27% Faster MoE Inference with Dynamic Expert Cache

A developer has shipped a llama.cpp fork that caches the most frequently-routed experts in VRAM dynamically, squeezing 22.67 tok/s out of Qwen3.5-122B-A10B on a single RTX 4090 — up from 17.87 tok/s with standard layer-based partial offload at the same VRAM budget, and up from 15.65 tok/s with a CPU-only expert baseline.

What's new

The approach is straightforward: track which experts a MoE model routes to most often over the last N tokens, load those "hot" experts into VRAM, and swap them out on a configurable interval.

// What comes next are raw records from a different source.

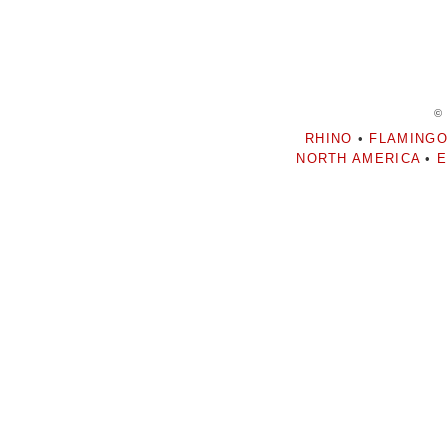
©
RHINO
•
FLAMINGO
NORTH AMERICA
•
E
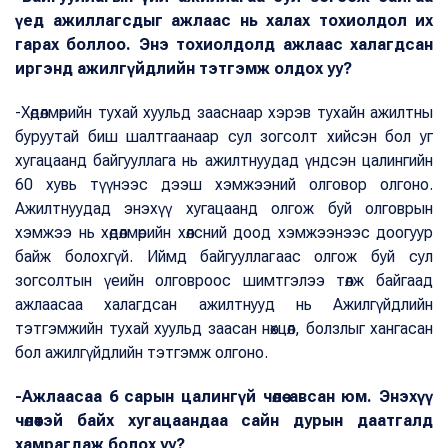
үед ажиллагсдыг ажлаас нь халах тохиолдол их
гарах боллоо. Энэ тохиолдолд ажлаас халагдсан
иргэнд ажилгүйдлийн тэтгэмж олдох уу?
-Хөдөлмөрийн тухай хуульд зааснаар хэрэв тухайн ажилтны
буруутай биш шалтгаанаар сул зогсолт хийсэн бол уг
хугацаанд байгууллага нь ажилтнуудад үндсэн цалингийн
60 хувь түүнээс дээш хэмжээний олговор олгоно.
Ажилтнуудад энэхүү хугацаанд олгож буй олговрын
хэмжээ нь хөдөлмөрийн хөлсний доод хэмжээнээс доогуур
байж болохгүй. Иймд байгууллагаас олгож буй сул
зогсолтын үеийн олговроос шимтгэлээ төлж байгаад
ажлаасаа халагдсан ажилтнууд нь Ажилгүйдлийн
тэтгэмжийн тухай хуульд заасан нөхцөл, болзлыг хангасан
бол ажилгүйдлийн тэтгэмж олгоно.
-Ажлаасаа 6 сарын цалингүй чөлөө авсан юм. Энэхүү
чөлөөтэй байх хугацаандаа сайн дурын даатгалд
хамрагдаж болох уу?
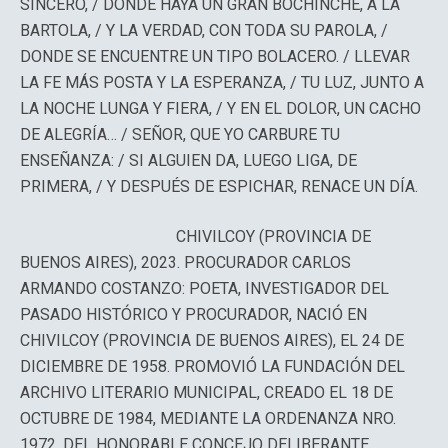
SINCERO, / DONDE HAYA UN GRAN BOCHINCHE, A LA
BARTOLA, / Y LA VERDAD, CON TODA SU PAROLA, /
DONDE SE ENCUENTRE UN TIPO BOLACERO. / LLEVAR
LA FE MÁS POSTA Y LA ESPERANZA, / TU LUZ, JUNTO A
LA NOCHE LUNGA Y FIERA, / Y EN EL DOLOR, UN CACHO
DE ALEGRÍA… / SEÑOR, QUE YO CARBURE TU
ENSEÑANZA: / SI ALGUIEN DA, LUEGO LIGA, DE
PRIMERA, / Y DESPUÉS DE ESPICHAR, RENACE UN DÍA.
CHIVILCOY (PROVINCIA DE
BUENOS AIRES), 2023. PROCURADOR CARLOS
ARMANDO COSTANZO: POETA, INVESTIGADOR DEL
PASADO HISTÓRICO Y PROCURADOR, NACIÓ EN
CHIVILCOY (PROVINCIA DE BUENOS AIRES), EL 24 DE
DICIEMBRE DE 1958. PROMOVIÓ LA FUNDACIÓN DEL
ARCHIVO LITERARIO MUNICIPAL, CREADO EL 18 DE
OCTUBRE DE 1984, MEDIANTE LA ORDENANZA NRO.
1972, DEL HONORABLE CONCEJO DELIBERANTE,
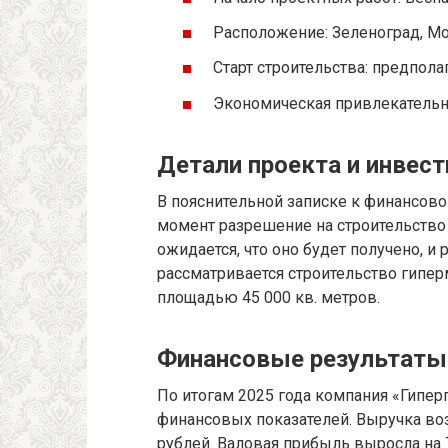
Расположение: Зеленоград, Мо
Старт строительства: предпола
Экономическая привлекательн
Детали проекта и инвес
В пояснительной записке к финансово
момент разрешение на строительство
ожидается, что оно будет получено, и 
рассматривается строительство гипер
площадью 45 000 кв. метров.
Финансовые результаты
По итогам 2025 года компания «Гипер
финансовых показателей. Выручка воз
рублей. Валовая прибыль выросла на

Everything else stays in system RAM. At 22.2GB VRAM used — nearly identical to the 22.6GB consumed by the layer-based baseline — the dynamic cache method posts a 26.8% token generation improvement over equivalent layer offload, with only a marginal prompt processing penalty. Three new arguments control behavior: LLAMA_ARG_MOE_HOT_K (expert slots in VRAM), LLAMA_ARG_MOE_HOT_REBALANCE_INTERVAL (swap frequency in tokens), and a prompt-processing bypass threshold. The author tested on a Ryzen 9 7950X with 96GB RAM paired with the RTX 4090, running bartowski's Q4_K_L quant with a 131K-token KV cache.

Why it matters

Running 100B+ MoE models on consumer hardware without unified memory is a pain point with no clean solution. Layer-based offload wastes VRAM on attention and MLP layers that don't bottleneck token generation the same way expert computation does. By targeting VRAM budget specifically at the experts that actually get called, this approach extracts more generation throughput per gigabyte than the current llama.cpp default. Going from 15 to 22 tok/s on a 122B model is the difference between a frustrating experience and a usable one for streaming responses.

What to watch

The fork is code-only for now — no prebuilt binaries yet. The author describes it as "still cooking," and Claude apparently helped with the implementation. Whether this gets upstreamed into mainline llama.cpp is the real question; the core llama.cpp project has been selective about MoE-specific optimizations. If the technique holds up across other MoE architectures beyond Qwen3.5, it could become a standard offload strategy for anyone running large sparse models on single-GPU consumer rigs.